Number of lines below with the word "Vibration": give it and nothing more.

━━━━━ Supplied records

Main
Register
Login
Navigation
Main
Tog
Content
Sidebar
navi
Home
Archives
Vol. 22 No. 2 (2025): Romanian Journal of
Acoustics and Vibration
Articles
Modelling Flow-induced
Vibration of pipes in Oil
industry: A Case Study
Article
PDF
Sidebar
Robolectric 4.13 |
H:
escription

━━━━━━━━━━
━━━━━ Supplied records

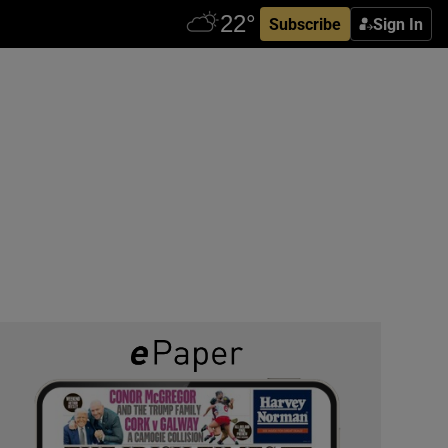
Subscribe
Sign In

━━━━━━━━━━

* _Solution_
2